=== Begin Enclosure ===

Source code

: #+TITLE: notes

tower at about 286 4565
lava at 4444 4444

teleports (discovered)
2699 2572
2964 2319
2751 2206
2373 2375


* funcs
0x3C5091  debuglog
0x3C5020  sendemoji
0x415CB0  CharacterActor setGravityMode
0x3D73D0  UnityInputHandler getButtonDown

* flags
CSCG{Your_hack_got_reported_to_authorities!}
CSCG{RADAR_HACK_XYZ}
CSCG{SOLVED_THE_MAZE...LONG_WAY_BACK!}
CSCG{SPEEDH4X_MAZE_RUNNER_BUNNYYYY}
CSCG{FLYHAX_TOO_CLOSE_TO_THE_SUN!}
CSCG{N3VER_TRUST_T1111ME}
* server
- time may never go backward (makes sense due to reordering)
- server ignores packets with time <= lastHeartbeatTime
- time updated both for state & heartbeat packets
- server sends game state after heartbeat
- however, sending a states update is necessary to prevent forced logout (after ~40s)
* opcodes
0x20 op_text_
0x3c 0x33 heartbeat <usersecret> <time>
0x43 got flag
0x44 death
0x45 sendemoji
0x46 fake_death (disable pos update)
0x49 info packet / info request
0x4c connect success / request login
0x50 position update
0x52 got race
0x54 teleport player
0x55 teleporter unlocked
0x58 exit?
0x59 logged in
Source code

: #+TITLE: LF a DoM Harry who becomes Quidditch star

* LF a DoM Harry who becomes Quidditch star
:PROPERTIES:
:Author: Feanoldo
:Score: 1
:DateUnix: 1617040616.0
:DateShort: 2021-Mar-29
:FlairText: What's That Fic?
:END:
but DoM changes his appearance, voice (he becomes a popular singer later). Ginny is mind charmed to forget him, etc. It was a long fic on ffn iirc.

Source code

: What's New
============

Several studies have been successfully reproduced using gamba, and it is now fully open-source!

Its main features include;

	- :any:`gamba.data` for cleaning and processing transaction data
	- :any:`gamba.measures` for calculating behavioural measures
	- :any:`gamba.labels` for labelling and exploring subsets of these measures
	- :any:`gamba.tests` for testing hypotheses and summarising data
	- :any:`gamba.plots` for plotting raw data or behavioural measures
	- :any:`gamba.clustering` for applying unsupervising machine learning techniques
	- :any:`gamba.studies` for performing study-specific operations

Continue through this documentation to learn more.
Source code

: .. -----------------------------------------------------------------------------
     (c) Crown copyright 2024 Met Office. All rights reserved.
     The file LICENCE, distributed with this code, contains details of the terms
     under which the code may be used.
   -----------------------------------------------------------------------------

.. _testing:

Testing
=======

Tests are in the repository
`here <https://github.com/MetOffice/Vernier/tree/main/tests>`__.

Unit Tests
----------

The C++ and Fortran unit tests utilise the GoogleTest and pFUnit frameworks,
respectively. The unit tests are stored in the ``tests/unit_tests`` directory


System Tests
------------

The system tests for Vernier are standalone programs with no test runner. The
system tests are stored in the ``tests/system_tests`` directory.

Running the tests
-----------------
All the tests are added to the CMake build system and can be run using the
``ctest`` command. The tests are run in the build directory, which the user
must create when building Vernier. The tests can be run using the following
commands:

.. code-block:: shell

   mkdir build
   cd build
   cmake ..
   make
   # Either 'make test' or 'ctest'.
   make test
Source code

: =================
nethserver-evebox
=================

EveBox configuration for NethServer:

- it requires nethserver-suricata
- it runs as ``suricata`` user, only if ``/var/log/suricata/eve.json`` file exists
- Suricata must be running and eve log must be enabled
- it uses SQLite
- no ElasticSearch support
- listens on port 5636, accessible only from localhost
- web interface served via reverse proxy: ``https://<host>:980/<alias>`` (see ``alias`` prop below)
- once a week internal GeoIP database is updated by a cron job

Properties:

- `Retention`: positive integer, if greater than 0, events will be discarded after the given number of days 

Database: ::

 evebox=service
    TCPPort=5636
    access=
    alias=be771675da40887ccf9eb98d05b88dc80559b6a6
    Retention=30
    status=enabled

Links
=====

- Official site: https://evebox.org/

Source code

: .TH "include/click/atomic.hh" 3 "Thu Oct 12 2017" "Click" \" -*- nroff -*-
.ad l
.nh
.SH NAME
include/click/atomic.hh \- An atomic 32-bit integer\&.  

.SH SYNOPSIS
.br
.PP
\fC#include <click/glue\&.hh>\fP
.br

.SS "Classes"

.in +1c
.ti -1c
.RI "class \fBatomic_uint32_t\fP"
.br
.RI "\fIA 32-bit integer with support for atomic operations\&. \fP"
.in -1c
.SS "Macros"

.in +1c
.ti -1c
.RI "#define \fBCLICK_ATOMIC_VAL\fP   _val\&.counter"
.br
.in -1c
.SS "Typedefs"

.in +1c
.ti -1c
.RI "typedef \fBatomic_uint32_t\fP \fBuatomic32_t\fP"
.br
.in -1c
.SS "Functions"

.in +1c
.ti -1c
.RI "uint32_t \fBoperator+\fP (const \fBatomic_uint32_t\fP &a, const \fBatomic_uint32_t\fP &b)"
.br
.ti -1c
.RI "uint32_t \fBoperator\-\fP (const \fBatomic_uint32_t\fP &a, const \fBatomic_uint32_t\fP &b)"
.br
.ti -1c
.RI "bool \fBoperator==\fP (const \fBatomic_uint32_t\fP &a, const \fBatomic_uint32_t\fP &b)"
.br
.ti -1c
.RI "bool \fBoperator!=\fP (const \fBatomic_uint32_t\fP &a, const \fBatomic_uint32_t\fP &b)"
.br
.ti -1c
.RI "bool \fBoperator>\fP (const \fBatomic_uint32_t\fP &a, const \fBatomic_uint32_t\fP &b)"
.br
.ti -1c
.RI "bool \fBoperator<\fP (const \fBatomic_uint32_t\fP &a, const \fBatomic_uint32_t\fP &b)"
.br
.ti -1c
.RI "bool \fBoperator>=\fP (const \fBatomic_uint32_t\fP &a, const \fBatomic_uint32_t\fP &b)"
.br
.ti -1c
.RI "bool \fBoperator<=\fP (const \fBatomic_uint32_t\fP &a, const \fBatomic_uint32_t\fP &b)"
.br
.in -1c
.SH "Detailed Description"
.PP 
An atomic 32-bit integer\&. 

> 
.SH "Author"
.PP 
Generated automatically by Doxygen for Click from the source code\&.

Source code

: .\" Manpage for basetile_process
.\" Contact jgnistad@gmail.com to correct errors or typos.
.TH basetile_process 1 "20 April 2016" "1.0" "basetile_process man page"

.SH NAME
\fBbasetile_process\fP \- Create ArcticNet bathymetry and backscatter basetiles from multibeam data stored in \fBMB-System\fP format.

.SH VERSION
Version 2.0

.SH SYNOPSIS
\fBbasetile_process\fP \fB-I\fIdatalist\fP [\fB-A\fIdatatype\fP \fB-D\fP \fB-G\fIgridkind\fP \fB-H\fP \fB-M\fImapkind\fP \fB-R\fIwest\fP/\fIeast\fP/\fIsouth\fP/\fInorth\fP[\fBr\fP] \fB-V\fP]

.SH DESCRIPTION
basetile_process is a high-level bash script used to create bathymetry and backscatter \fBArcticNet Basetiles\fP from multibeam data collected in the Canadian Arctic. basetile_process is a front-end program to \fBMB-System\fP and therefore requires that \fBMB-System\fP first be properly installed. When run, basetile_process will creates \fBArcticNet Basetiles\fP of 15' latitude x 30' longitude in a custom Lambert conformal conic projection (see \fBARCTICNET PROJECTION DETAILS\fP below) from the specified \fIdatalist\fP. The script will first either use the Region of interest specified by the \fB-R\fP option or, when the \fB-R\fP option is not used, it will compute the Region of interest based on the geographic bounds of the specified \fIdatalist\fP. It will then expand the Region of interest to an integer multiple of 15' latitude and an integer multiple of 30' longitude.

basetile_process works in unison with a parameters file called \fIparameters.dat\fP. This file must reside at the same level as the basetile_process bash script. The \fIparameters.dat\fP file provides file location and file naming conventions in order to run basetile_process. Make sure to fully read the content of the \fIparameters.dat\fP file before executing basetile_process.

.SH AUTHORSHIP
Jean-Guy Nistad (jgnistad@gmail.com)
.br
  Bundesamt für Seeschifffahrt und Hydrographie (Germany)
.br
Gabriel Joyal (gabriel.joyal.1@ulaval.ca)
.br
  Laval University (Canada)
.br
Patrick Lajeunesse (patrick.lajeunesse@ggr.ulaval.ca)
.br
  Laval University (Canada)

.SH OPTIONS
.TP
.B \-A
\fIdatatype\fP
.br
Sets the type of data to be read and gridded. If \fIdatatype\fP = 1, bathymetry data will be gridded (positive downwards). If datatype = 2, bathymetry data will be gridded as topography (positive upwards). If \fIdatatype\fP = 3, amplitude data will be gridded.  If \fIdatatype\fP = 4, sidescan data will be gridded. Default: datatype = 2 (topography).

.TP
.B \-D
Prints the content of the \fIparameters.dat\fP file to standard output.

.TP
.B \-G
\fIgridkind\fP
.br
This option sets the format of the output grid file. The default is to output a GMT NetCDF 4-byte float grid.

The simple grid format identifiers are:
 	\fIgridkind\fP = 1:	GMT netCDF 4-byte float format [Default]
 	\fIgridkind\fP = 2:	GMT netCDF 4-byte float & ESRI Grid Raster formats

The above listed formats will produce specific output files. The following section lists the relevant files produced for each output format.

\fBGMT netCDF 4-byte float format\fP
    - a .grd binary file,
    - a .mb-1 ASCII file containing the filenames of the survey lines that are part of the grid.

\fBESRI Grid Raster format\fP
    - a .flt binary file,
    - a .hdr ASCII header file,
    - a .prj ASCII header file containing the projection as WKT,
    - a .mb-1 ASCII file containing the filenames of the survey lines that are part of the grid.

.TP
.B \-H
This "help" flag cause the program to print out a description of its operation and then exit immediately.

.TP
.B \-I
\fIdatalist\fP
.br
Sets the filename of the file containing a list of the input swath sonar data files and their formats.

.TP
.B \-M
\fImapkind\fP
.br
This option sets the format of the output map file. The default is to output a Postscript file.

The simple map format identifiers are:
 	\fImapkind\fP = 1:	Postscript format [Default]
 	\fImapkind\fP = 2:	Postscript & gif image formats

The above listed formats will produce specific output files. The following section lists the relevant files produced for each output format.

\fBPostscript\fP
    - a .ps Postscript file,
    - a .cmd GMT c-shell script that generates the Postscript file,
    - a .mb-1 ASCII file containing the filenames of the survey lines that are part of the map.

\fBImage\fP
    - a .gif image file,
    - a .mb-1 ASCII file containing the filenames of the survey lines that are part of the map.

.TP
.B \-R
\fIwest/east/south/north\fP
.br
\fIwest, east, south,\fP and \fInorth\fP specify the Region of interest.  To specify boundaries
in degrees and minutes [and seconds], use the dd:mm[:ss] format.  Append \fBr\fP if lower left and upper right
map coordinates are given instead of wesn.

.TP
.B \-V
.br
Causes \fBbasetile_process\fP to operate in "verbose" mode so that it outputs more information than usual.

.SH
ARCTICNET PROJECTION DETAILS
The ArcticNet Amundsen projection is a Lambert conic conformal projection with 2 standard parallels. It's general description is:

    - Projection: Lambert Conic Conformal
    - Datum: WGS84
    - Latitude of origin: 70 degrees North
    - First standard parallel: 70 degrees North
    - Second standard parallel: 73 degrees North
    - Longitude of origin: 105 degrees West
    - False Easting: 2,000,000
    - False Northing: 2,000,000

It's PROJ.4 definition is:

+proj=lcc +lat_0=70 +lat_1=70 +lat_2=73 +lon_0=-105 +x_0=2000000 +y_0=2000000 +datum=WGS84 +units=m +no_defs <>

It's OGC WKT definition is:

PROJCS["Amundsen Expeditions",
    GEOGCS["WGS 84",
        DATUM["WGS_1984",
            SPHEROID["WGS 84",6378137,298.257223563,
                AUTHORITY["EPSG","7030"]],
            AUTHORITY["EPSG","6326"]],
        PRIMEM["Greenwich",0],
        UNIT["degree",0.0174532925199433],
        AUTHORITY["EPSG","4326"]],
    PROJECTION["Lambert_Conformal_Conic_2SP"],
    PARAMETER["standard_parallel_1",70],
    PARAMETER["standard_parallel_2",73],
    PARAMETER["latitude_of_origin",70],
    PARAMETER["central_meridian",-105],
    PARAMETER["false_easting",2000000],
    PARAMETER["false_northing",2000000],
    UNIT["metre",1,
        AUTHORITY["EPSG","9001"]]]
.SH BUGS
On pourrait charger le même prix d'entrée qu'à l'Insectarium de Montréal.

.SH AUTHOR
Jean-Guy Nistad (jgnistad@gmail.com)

=== End Enclosure ===

Find the lines above with the word "from". Copy them out.

- listens on port 5636, accessible only from localhost
Generated automatically by Doxygen for Click from the source code\&.
\fBbasetile_process\fP \- Create ArcticNet bathymetry and backscatter basetiles from multibeam data stored in \fBMB-System\fP format.
basetile_process is a high-level bash script used to create bathymetry and backscatter \fBArcticNet Basetiles\fP from multibeam data collected in the Canadian Arctic. basetile_process is a front-end program to \fBMB-System\fP and therefore requires that \fBMB-System\fP first be properly installed. When run, basetile_process will creates \fBArcticNet Basetiles\fP of 15' latitude x 30' longitude in a custom Lambert conformal conic projection (see \fBARCTICNET PROJECTION DETAILS\fP below) from the specified \fIdatalist\fP. The script will first either use the Region of interest specified by the \fB-R\fP option or, when the \fB-R\fP option is not used, it will compute the Region of interest based on the geographic bounds of the specified \fIdatalist\fP. It will then expand the Region of interest to an integer multiple of 15' latitude and an integer multiple of 30' longitude.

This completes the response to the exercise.